HB1413, a cleanup of the probation‑violation statute, was carried over after extensive testimony. The bill clarifies when technical violations should be bundled, removes a GPS‑monitoring item from 'technical' status by amendment, and asks for further study or Crime Commission review due to wide stakeholder disagreement.

Delegate Schmidt presented House Bill 1413 to clarify and recalibrate Virginia’s statute on probation violations, an area that speakers and judges have described as producing inconsistent outcomes across jurisdictions since a 2021 change in law.

Schmidt told the committee the bill was intended to ensure technical violations are addressed together rather than split into multiple hearings — a practice he said some courts have used to multiply penalties. The proposed text would require the court to consider technical violations alleged after a prior sentencing or revocation hearing as a single technical violation for adjudication, while preserving language to allow more serious or willful failures (for example, willful non‑appearance or willfully failing to pay restitution) to be treated differently.

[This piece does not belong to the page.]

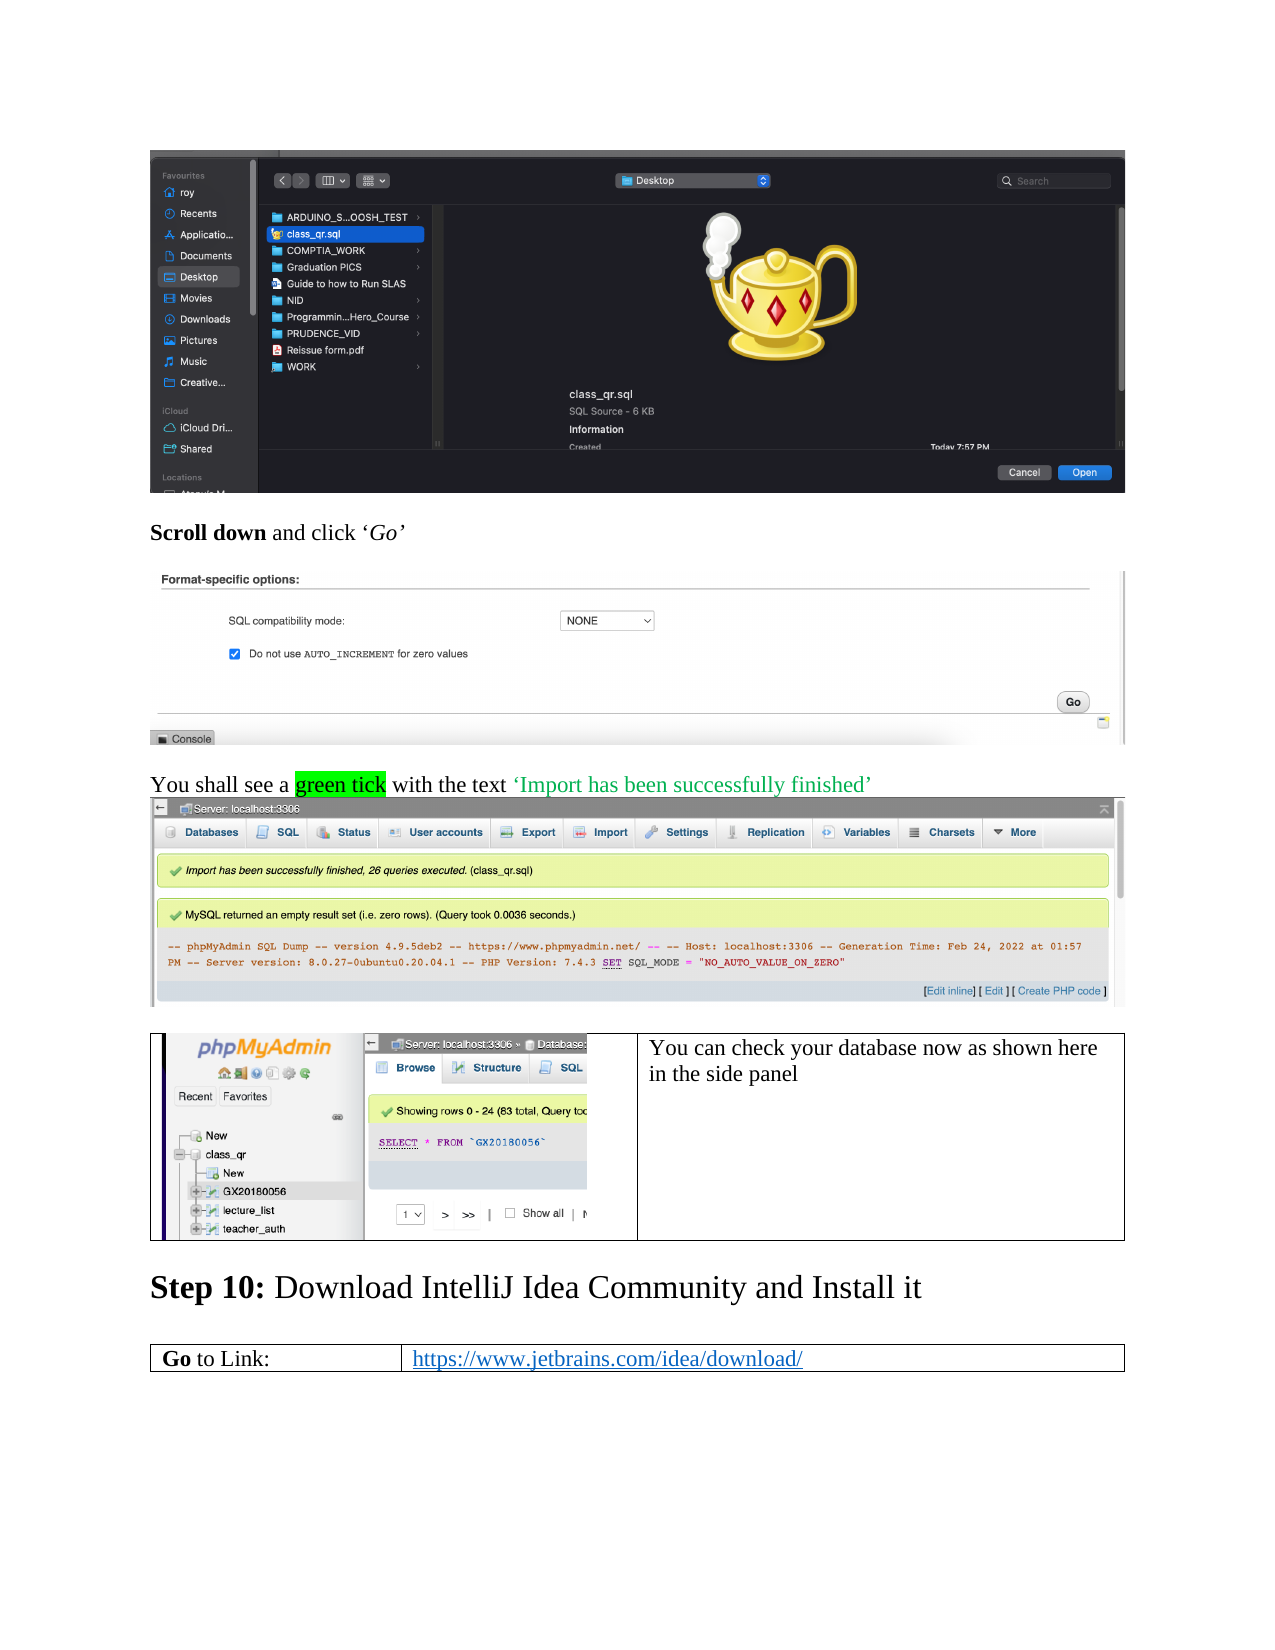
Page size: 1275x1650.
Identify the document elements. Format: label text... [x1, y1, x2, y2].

Opponents, including Nate Green, representing the Virginia Association of Commonwealth’s Attorneys, warned that labeling most conditions as technical could undercut judicial discretion and the effectiveness of specialty treatment dockets that rely on the ability to sanction participants who fail to comply. The Supreme Court’s Canales decision — cited repeatedly — contributed to the policy confusion that motivated the bill.

Supporters, including reform advocates and Justice For Virginia, framed the bill as clarification to prevent judges and probation officers from gaming or stretching the statute to impose disproportionate sanctions and to avoid prolonged detention beyond the maximum sanctionable period for technical violations. The committee ultimately voted to carry the bill over and send the issue to the Crime Commission for further study so stakeholders and courts can develop consensus language.

Committee members expressed concern about potential unintended consequences on specialty dockets (drug court, mental‑health dockets) and said the subject is complex enough to merit additional study before final action.